Serkin played “Movements,” Stravinsky’s tart, late, Webernesque piano concerto, and Foss’ swirling “Toccata: Solo Transformed” with his customary transfixing concentration.

William Preucil, the concertmaster of the Cleveland Orchestra, was soloist in the Knussen Violin Concerto. This is a score with Knussen’s personality written all over it, which means a thumbnail description is impossible. Suffice it to say that the short concerto is full of flourishes and fascinating small touches, and Preucil played them with spirit.

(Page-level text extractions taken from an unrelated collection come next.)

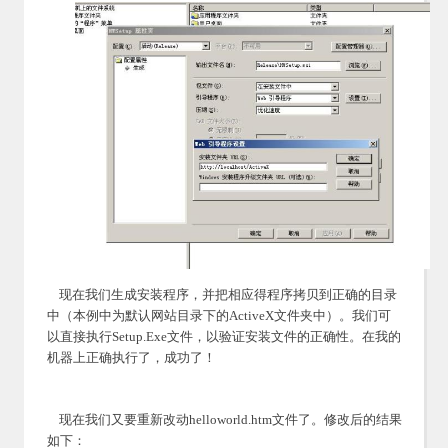
现在我们生成安装程序，并把相应得程序拷贝到正确的目录
中（本例中为默认网站目录下的ActiveX文件夹中）。我们可
以直接执行Setup.Exe文件，以验证安装文件的正确性。在我的
机器上正确执行了，成功了！
现在我们又要重新改动helloworld.htm文件了。修改后的结果
如下：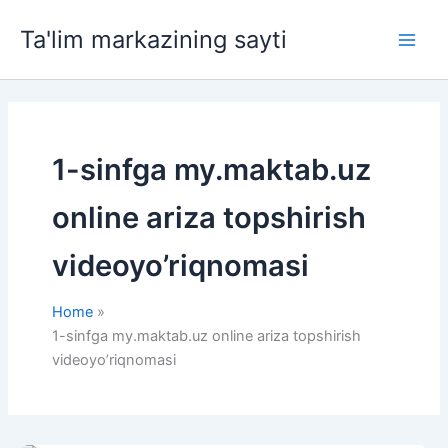
Skip
Ta'lim markazining sayti
to
Main
content
Men
1-sinfga my.maktab.uz
online ariza topshirish
videoyo’riqnomasi
Home
1-sinfga my.maktab.uz online ariza topshirish
videoyo’riqnomasi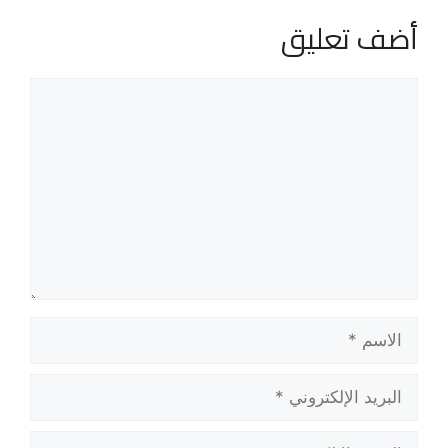
أضف تعليق
تعليق
الاسم
البريد
الإلكتروني
الموقع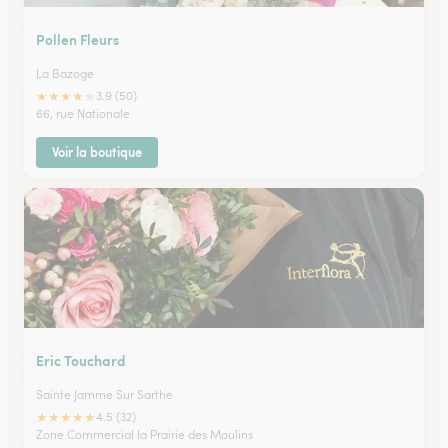
Pollen Fleurs
La Bazoge
★
★
★
★
★
3.9 (50)
66, rue Nationale
Voir la boutique
Eric Touchard
Sainte Jamme Sur Sarthe
★
★
★
★
★
4.5 (32)
Zone Commercial la Prairie des Moulins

The festival ended with Ravel’s ballet “Mother Goose.” Knussen has a large capacity for fantasy; Lubman’s performance tended more toward the macabre.

One can only speculate what these performances -- which were, under the circumstances, gratifying -- would have been like had Knussen been able to appear. The ensembles seemed to be concentrating on getting the notes correct. But they benefited from notable concertmasters: Preucil on Saturday night, the L.A. Philharmonic’s Martin Chalifour on Sunday afternoon.

Sunday morning, Chalifour and Preucil (once stand partners at the Cleveland Orchestra) appeared in a dual recital with Joanne Pearce Martin as accompanist. It included some Bartok Duos and a schlocky suite by Moritz Moszkowski. There were the usual Sunday morning distractions -- kids at play and all the rest. Two of the kids at play, however, were the hammy violinists. They were a delight.

Next year: Robert Spano, Dawn Upshaw, Osvaldo Golijov and the Atlanta Symphony.